Bitter taste is one of the five basic taste sensations which is mediated by 25 bitter taste receptors (T2Rs) in humans. The mechanism of bitter taste signal transduction is not yet elucidated. The cellular processes underlying T2R desensitization including receptor internalization, trafficking and degradation are yet to be studied. Here, using a combination of molecular and pharmacological techniques we show that T2R4 is not internalized upon agonist treatment. Pretreatment with bitter agonist quinine led to a reduction in subsequent quinine-mediated calcium responses to 35 ± 5% compared to the control untreated cells. Interestingly, treatment with different bitter agonists did not cause internalization of T2R4. Instead, quinine treatment led to a 2-fold increase in T2R4 cell surface expression which was sensitive to Brefeldin A, suggesting a novel pharmacochaperone activity of quinine. This phenomenon of chaperone activity of quinine was also observed for T2R7, T2R10, T2R39 and T2R46. Our results suggest that the observed action of quinine for these T2Rs is independent of its agonist activity. This study provides novel insights into the pharmacochaperone activity of quinine and possible mechanism of T2R desensitization, which is of fundamental importance in understanding the mechanism of bitter taste signal transduction.

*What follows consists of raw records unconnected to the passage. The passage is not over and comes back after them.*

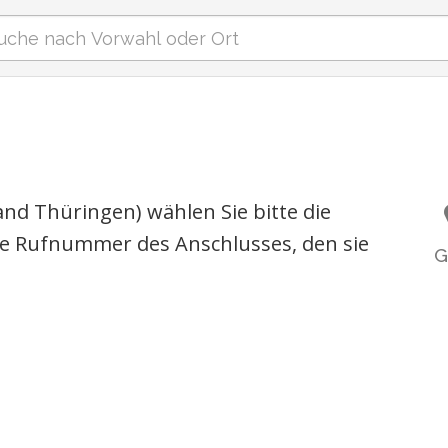
nd Thüringen) wählen Sie bitte die
e Rufnummer des Anschlusses, den sie
G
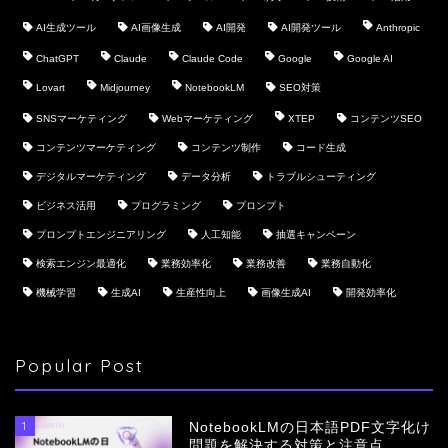
AI生成ツール
AI画像生成
AI開発
AI開発ツール
Anthropic
ChatGPT
Claude
Claude Code
Google
Google AI
Lovart
Midjourney
NotebookLM
SEO対策
SNSマーケティング
Webマーケティング
XTEP
コンテンツSEO
コンテンツマーケティング
コンテンツ制作
コード生成
デジタルマーケティング
データ分析
トラブルシューティング
ビジネス活用
プログラミング
プロンプト
プロンプトエンジニアリング
人工知能
抽選キャンペーン
検索エンジン最適化
業務効率化
業務改善
業務自動化
機械学習
生成AI
生産性向上
画像生成AI
開発効率化
Popular Post
1
NotebookLMの日本語PDF文字化け
問題を解決する対策と注意点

Analysis of the expression of human bitter taste receptors in extraoral tissues

The 25 bitter taste receptors (T2Rs) in humans perform a chemosensory function. However, very little is known about the level of expression of these receptors in different tissues. In this study, using nCounter gene expression we analyzed the expression patterns of human TAS2R transcripts in cystic fibrosis bronchial epithelial (CuFi-1), normal bronchial epithelial (NuLi-1), airway smooth muscle (ASM), pulmonary artery smooth muscle (PASM), mammary epithelial, and breast cancer cells. Our results suggest a specific pattern of TAS2R expression with TAS2R3, 4, 5, 10, 13, 19, and 50 transcripts expressed at moderate levels and TAS2R14 and TAS2R20 (or TASR49) at high levels in the various tissues analyzed. This pattern of expression is mostly independent of tissue origin and the pathological state, except in cancer cells. To elucidate the expression at the protein level, we pursued flow cytometry analysis of select T2Rs from CuFi-1 and NuLi-1 cells. The expression levels observed at the gene level by nCounter analysis correlate with the protein levels for the T2Rs analyzed. Next, to assess the functionality of the expressed T2Rs in these cells, we pursued functional assays measuring intracellular calcium mobilization after stimulation with the bitter compound quinine. Using PLC inhibitor, U-73122, we show that the calcium mobilized in these cells predominantly takes place through the Quinine–T2R–Gαβγ–PLC pathway. This report will accelerate studies aimed at analyzing the pathophysiological function of T2Rs in different extraoral tissues.